Work instructions: Here you must reproduce each line of the data exactly.

[Opening Supplied records section]

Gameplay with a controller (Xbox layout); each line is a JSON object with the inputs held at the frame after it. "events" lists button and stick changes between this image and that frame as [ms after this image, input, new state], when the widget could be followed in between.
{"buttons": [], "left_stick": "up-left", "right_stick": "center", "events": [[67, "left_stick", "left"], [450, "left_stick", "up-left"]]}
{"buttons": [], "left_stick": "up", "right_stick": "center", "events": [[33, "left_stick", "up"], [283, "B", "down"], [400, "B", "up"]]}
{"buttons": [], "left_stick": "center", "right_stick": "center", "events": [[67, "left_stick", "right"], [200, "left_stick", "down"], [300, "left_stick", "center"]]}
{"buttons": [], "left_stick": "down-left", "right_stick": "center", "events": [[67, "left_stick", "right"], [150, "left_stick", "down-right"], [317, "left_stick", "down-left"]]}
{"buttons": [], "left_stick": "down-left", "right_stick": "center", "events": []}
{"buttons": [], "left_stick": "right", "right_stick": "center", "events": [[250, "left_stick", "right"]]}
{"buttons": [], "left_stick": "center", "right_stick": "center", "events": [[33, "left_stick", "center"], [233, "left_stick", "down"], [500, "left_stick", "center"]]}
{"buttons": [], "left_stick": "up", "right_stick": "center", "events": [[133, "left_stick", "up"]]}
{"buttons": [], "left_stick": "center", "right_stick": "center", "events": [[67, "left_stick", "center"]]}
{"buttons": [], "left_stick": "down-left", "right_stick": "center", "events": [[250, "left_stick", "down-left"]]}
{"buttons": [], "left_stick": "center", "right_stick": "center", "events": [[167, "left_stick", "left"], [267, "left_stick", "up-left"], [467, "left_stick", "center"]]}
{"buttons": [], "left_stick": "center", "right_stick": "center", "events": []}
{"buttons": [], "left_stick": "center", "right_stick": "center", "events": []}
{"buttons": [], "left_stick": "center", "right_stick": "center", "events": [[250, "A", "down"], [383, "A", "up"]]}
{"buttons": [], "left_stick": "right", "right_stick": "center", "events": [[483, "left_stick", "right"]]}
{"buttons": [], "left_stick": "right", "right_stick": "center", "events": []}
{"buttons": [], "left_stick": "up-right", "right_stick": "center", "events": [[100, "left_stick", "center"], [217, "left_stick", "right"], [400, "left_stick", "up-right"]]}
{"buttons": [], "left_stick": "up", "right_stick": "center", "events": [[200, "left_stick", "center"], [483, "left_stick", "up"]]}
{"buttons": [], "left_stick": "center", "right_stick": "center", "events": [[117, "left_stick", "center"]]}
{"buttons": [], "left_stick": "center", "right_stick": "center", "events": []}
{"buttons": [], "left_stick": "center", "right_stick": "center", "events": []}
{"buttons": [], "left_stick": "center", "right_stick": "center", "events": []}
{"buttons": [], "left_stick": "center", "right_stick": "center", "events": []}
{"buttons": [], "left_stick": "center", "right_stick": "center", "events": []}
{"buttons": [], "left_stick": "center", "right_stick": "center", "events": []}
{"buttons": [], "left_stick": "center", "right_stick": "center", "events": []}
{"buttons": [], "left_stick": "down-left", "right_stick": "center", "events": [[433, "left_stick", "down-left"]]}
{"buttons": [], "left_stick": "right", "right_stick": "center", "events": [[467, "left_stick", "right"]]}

[Closing Supplied records section]

Completed task:
Gameplay with a controller (Xbox layout); each line is a JSON object with the inputs held at the frame after it. "events" lists button and stick changes between this image and that frame as [ms after this image, input, new state], when the widget could be followed in between.
{"buttons": [], "left_stick": "up-left", "right_stick": "center", "events": [[67, "left_stick", "left"], [450, "left_stick", "up-left"]]}
{"buttons": [], "left_stick": "up", "right_stick": "center", "events": [[33, "left_stick", "up"], [283, "B", "down"], [400, "B", "up"]]}
{"buttons": [], "left_stick": "center", "right_stick": "center", "events": [[67, "left_stick", "right"], [200, "left_stick", "down"], [300, "left_stick", "center"]]}
{"buttons": [], "left_stick": "down-left", "right_stick": "center", "events": [[67, "left_stick", "right"], [150, "left_stick", "down-right"], [317, "left_stick", "down-left"]]}
{"buttons": [], "left_stick": "down-left", "right_stick": "center", "events": []}
{"buttons": [], "left_stick": "right", "right_stick": "center", "events": [[250, "left_stick", "right"]]}
{"buttons": [], "left_stick": "center", "right_stick": "center", "events": [[33, "left_stick", "center"], [233, "left_stick", "down"], [500, "left_stick", "center"]]}
{"buttons": [], "left_stick": "up", "right_stick": "center", "events": [[133, "left_stick", "up"]]}
{"buttons": [], "left_stick": "center", "right_stick": "center", "events": [[67, "left_stick", "center"]]}
{"buttons": [], "left_stick": "down-left", "right_stick": "center", "events": [[250, "left_stick", "down-left"]]}
{"buttons": [], "left_stick": "center", "right_stick": "center", "events": [[167, "left_stick", "left"], [267, "left_stick", "up-left"], [467, "left_stick", "center"]]}
{"buttons": [], "left_stick": "center", "right_stick": "center", "events": []}
{"buttons": [], "left_stick": "center", "right_stick": "center", "events": []}
{"buttons": [], "left_stick": "center", "right_stick": "center", "events": [[250, "A", "down"], [383, "A", "up"]]}
{"buttons": [], "left_stick": "right", "right_stick": "center", "events": [[483, "left_stick", "right"]]}
{"buttons": [], "left_stick": "right", "right_stick": "center", "events": []}
{"buttons": [], "left_stick": "up-right", "right_stick": "center", "events": [[100, "left_stick", "center"], [217, "left_stick", "right"], [400, "left_stick", "up-right"]]}
{"buttons": [], "left_stick": "up", "right_stick": "center", "events": [[200, "left_stick", "center"], [483, "left_stick", "up"]]}
{"buttons": [], "left_stick": "center", "right_stick": "center", "events": [[117, "left_stick", "center"]]}
{"buttons": [], "left_stick": "center", "right_stick": "center", "events": []}
{"buttons": [], "left_stick": "center", "right_stick": "center", "events": []}
{"buttons": [], "left_stick": "center", "right_stick": "center", "events": []}
{"buttons": [], "left_stick": "center", "right_stick": "center", "events": []}
{"buttons": [], "left_stick": "center", "right_stick": "center", "events": []}
{"buttons": [], "left_stick": "center", "right_stick": "center", "events": []}
{"buttons": [], "left_stick": "center", "right_stick": "center", "events": []}
{"buttons": [], "left_stick": "down-left", "right_stick": "center", "events": [[433, "left_stick", "down-left"]]}
{"buttons": [], "left_stick": "right", "right_stick": "center", "events": [[467, "left_stick", "right"]]}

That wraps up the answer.